* [Assignment]
In the entries below, count every line containing "гарантии". Reply with the number alone.

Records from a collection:
___

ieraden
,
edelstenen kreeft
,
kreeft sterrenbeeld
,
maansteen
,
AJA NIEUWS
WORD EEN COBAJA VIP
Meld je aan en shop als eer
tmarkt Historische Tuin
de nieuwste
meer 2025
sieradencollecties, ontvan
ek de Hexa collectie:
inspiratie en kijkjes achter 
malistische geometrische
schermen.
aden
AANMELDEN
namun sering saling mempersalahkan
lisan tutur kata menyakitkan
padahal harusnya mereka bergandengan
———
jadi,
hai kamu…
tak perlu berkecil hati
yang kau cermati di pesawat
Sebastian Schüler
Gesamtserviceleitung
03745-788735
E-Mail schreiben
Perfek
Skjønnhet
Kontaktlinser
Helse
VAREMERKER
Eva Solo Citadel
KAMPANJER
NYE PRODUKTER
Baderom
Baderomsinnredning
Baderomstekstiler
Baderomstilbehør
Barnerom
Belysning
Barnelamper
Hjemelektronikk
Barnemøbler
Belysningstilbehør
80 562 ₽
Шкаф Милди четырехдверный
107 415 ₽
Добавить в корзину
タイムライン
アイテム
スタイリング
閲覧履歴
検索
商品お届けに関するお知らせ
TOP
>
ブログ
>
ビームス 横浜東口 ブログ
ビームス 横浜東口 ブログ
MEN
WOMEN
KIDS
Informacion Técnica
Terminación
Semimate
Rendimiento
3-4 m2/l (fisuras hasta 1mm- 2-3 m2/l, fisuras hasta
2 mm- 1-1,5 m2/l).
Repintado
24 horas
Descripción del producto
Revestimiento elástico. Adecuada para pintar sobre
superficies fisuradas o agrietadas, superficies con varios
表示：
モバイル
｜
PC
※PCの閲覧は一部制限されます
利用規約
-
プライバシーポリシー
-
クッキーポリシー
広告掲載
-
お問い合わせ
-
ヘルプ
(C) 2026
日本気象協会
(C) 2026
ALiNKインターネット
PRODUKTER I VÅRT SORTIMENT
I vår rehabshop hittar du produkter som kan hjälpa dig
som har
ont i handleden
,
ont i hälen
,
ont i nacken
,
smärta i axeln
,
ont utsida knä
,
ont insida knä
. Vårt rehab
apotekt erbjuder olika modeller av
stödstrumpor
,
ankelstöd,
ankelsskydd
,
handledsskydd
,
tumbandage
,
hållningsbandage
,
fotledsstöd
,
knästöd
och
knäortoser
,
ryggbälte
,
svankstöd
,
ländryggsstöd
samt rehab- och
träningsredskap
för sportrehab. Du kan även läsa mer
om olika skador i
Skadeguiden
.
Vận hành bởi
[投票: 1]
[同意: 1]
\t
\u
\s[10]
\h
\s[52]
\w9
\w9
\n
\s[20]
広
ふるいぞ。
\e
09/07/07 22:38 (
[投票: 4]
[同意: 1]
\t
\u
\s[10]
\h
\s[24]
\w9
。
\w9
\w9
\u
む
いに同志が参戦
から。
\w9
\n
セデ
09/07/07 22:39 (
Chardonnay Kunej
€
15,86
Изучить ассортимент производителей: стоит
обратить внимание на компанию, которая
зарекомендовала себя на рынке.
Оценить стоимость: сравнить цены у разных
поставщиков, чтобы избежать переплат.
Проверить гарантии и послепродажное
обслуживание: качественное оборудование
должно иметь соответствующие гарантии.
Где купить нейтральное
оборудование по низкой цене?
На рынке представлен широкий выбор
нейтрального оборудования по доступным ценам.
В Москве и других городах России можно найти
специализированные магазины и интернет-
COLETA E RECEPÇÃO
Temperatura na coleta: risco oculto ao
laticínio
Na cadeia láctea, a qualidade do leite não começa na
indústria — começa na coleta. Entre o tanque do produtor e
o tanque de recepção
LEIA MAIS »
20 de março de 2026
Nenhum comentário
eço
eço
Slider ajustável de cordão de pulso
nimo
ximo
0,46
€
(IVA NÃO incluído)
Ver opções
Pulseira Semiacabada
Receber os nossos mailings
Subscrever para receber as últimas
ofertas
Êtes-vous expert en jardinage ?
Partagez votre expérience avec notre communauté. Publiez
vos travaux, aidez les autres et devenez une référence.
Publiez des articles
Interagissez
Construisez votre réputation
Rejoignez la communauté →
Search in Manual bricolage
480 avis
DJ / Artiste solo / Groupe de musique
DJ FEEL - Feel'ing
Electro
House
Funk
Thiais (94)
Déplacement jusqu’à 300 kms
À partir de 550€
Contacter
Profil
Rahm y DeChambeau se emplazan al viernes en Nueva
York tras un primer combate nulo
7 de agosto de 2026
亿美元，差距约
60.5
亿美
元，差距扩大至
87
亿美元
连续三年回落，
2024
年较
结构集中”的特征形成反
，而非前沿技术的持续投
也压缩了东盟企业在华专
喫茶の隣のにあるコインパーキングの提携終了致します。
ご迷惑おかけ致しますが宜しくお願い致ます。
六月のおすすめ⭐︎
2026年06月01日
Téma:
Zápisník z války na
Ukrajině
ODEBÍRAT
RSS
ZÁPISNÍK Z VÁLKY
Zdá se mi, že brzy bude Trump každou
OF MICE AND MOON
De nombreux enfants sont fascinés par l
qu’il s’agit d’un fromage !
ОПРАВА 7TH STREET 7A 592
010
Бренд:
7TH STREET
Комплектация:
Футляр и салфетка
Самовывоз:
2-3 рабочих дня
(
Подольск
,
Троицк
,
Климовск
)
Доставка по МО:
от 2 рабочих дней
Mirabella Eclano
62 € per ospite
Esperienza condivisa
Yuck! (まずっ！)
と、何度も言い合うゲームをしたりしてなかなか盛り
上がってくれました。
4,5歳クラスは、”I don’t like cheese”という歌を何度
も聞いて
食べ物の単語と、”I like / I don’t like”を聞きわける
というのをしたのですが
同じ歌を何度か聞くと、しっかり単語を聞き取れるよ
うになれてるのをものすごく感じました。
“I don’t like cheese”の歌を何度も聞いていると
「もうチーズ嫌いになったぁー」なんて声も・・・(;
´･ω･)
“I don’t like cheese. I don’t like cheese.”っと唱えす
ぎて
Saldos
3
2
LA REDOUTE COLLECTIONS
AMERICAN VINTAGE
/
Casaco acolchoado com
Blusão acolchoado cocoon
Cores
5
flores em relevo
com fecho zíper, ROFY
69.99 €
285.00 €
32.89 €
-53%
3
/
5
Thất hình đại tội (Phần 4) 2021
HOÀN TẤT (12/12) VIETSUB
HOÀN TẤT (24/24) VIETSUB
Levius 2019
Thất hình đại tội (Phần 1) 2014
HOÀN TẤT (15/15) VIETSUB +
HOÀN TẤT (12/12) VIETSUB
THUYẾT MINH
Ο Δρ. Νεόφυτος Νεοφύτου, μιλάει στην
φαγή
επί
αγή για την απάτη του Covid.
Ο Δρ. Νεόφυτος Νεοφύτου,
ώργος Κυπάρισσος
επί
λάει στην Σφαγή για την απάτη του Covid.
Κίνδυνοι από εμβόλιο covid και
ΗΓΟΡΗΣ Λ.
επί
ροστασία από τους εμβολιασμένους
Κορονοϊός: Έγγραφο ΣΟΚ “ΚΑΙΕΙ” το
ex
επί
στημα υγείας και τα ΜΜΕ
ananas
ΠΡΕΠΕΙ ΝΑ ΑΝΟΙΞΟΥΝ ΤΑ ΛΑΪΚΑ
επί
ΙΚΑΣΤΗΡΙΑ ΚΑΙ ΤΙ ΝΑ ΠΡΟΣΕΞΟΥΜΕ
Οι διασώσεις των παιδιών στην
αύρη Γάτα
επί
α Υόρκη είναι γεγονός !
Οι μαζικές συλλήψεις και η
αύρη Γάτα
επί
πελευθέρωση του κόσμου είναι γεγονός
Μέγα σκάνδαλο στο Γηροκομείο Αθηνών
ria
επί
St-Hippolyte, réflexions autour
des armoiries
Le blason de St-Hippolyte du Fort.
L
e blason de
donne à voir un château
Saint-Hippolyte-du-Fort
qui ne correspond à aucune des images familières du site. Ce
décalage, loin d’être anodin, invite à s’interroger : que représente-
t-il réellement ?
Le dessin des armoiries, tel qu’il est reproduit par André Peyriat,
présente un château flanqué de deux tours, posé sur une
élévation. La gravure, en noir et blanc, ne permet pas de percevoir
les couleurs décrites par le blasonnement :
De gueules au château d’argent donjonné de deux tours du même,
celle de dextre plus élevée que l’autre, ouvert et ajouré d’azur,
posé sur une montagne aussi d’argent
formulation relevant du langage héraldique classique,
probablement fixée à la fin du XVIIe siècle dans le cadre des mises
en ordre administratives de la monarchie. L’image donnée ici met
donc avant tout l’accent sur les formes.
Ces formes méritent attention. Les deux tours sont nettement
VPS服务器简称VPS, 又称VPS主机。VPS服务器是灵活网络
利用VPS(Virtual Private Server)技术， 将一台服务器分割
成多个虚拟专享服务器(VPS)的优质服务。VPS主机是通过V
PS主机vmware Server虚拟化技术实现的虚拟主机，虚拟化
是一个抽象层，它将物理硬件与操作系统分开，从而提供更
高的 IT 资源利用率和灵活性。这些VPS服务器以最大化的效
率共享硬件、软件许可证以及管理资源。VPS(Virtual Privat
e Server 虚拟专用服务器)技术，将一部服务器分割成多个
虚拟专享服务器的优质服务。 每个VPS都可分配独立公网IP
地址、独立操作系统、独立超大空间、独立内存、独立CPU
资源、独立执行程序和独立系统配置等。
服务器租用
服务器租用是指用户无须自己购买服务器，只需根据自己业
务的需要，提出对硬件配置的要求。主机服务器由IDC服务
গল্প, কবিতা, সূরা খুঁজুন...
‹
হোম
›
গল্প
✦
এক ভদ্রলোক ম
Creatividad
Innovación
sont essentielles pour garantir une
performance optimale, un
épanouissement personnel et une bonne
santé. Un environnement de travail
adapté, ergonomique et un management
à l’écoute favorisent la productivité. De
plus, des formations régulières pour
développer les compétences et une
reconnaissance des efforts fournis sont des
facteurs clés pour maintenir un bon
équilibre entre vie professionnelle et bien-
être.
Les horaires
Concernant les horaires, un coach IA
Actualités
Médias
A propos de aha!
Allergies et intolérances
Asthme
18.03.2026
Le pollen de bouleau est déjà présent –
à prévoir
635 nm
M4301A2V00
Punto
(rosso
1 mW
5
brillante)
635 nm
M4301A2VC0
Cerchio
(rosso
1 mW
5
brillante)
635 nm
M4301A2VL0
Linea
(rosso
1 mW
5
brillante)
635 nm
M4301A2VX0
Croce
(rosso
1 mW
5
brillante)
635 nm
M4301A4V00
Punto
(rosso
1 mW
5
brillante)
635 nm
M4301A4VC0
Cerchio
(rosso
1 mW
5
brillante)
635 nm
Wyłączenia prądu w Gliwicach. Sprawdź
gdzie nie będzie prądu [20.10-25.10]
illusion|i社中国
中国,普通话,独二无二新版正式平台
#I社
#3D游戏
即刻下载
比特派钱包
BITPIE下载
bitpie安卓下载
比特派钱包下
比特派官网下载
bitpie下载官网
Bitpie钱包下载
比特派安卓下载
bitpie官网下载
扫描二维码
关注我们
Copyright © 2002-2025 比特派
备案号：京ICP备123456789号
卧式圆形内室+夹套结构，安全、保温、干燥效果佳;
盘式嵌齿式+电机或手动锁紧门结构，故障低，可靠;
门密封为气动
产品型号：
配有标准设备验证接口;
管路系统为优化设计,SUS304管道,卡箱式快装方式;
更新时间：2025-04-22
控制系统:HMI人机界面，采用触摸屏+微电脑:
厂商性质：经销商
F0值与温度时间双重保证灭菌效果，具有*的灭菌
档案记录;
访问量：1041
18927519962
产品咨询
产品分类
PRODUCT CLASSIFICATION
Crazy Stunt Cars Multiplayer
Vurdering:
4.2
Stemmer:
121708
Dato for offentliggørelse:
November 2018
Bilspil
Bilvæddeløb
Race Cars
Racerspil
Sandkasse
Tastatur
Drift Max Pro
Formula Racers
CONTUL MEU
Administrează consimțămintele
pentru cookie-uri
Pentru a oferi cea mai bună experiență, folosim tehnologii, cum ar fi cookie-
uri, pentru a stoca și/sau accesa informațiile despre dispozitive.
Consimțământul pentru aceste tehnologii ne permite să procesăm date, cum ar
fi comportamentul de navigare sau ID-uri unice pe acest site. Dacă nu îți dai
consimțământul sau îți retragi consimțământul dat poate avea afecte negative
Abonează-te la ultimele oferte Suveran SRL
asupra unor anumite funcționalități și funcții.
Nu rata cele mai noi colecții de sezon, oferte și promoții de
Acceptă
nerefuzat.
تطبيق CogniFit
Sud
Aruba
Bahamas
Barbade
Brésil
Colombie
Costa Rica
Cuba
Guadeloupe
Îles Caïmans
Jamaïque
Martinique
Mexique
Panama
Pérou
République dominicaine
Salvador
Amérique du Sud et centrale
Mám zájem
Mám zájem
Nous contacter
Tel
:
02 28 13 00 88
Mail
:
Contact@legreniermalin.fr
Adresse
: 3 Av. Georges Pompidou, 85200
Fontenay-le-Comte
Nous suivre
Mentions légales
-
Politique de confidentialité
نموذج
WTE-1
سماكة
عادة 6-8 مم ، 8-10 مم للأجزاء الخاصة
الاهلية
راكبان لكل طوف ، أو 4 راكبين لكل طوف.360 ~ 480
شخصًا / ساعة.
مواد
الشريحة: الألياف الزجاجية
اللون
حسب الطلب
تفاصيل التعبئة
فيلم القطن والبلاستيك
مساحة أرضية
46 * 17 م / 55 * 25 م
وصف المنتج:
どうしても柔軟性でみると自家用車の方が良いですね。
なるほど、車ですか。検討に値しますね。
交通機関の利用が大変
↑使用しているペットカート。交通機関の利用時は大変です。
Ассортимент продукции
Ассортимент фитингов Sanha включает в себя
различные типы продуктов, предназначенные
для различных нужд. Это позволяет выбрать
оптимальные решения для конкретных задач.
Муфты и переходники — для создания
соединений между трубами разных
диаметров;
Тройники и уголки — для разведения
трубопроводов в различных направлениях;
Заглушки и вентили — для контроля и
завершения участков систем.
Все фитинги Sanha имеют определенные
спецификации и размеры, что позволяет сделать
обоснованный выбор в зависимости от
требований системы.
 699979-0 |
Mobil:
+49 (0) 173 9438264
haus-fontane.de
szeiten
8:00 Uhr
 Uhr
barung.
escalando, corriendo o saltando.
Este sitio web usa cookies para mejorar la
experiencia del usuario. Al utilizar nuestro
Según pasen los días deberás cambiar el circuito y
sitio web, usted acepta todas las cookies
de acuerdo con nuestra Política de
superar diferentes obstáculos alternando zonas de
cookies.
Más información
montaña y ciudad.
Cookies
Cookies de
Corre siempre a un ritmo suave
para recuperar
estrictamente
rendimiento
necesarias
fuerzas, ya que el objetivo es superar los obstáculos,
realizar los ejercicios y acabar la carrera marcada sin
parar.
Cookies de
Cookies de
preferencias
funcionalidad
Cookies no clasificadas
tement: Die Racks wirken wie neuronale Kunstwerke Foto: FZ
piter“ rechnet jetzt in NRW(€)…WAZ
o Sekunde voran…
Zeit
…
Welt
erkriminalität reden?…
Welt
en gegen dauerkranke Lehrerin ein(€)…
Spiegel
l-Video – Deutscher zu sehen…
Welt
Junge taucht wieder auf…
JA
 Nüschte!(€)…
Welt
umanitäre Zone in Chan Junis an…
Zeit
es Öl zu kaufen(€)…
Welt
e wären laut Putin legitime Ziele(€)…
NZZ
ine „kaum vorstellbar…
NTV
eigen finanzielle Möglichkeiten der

___

* [Answer to this task]
2